[Selection]
As I mentioned in my first story for Steemit, this is the article that was published today (1st October 2017). It is about my personal encounter with the people of the island (Pulau Bruit) in Sarawak. I hope this brings enlightenment to readers.
Journeying into the interior is always a good opportunity to see greens and nature along the way and people happily doing their farming work albeit the strong sun and with the presence of curious visitors in their vicinity. Children were delighted to see new faces in their midst hoping to get snapped through the camera lenses.
The two hours’ drive from Sibu town to Daro district was quite challenging – bumpy at times and uneven road. Dr. Raduan Serap, the ‘tour guide’ explained there are bumpers everywhere, but that was not quite the explanation to why the writer seemed to be feeling ‘uncomfortable’ almost all along the stretches of road. He explained there are drain tunnels underneath the road, which explained why the tour was like journeying on a ‘lumpy’ road.
There were three big and long stretches of bridge need to pass through before one could reach Daro district and another 30 minutes by ferry ride to get to Pulau Bruit, the place where the writer and entourage intended to do their 5-day tour. Jambatan Igan Sibu, Jambatan Batang Lebaan Sibu and Jambatan Batang Loba Setubah are the bridges to pass through with four other smaller bridges. According to Wikipedia Pulau Bruit is second largest island after Pulau Banggi in Kudat.
Once reached Daro district, Pulau Bruit is just another few kilometres away. However, the island is separated from its mainland. The ferry transporting vehicles to the other side took 30 minutes and a fee of only RM1.00 for each passing vehicle. He said part of the fee is government subsidized.
Upon reaching Pulau Bruit, Nipah palm trees, oil palms and abundance of pineapples plants can be seen along the way, as if waving to welcome newcomers to the island. “This is a land of opportunity,” said one of the members.

[Stated exercise] Please copy out the passage of the Pulau Bruit article that begins with the words containing "Journeying into the" and ends with "a ‘lumpy’ road.". The entries that come next have no connection to the Pulau Bruit article.

[Material supplied]
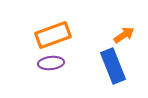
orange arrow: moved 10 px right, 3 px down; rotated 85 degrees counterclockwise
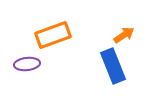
purple ellipse: moved 24 px left, 1 px down
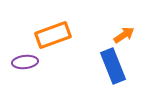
purple ellipse: moved 2 px left, 2 px up
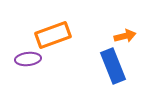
orange arrow: moved 1 px right, 1 px down; rotated 20 degrees clockwise
purple ellipse: moved 3 px right, 3 px up
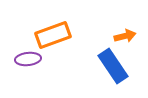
blue rectangle: rotated 12 degrees counterclockwise
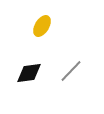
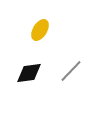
yellow ellipse: moved 2 px left, 4 px down
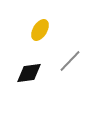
gray line: moved 1 px left, 10 px up
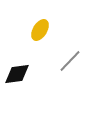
black diamond: moved 12 px left, 1 px down
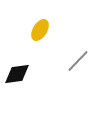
gray line: moved 8 px right
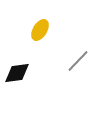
black diamond: moved 1 px up
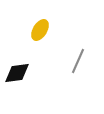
gray line: rotated 20 degrees counterclockwise
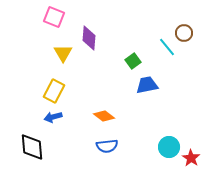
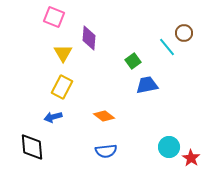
yellow rectangle: moved 8 px right, 4 px up
blue semicircle: moved 1 px left, 5 px down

[Solution to this exercise]
Journeying into the interior is always a good opportunity to see greens and nature along the way and people happily doing their farming work albeit the strong sun and with the presence of curious visitors in their vicinity. Children were delighted to see new faces in their midst hoping to get snapped through the camera lenses.
The two hours’ drive from Sibu town to Daro district was quite challenging – bumpy at times and uneven road. Dr. Raduan Serap, the ‘tour guide’ explained there are bumpers everywhere, but that was not quite the explanation to why the writer seemed to be feeling ‘uncomfortable’ almost all along the stretches of road. He explained there are drain tunnels underneath the road, which explained why the tour was like journeying on a ‘lumpy’ road.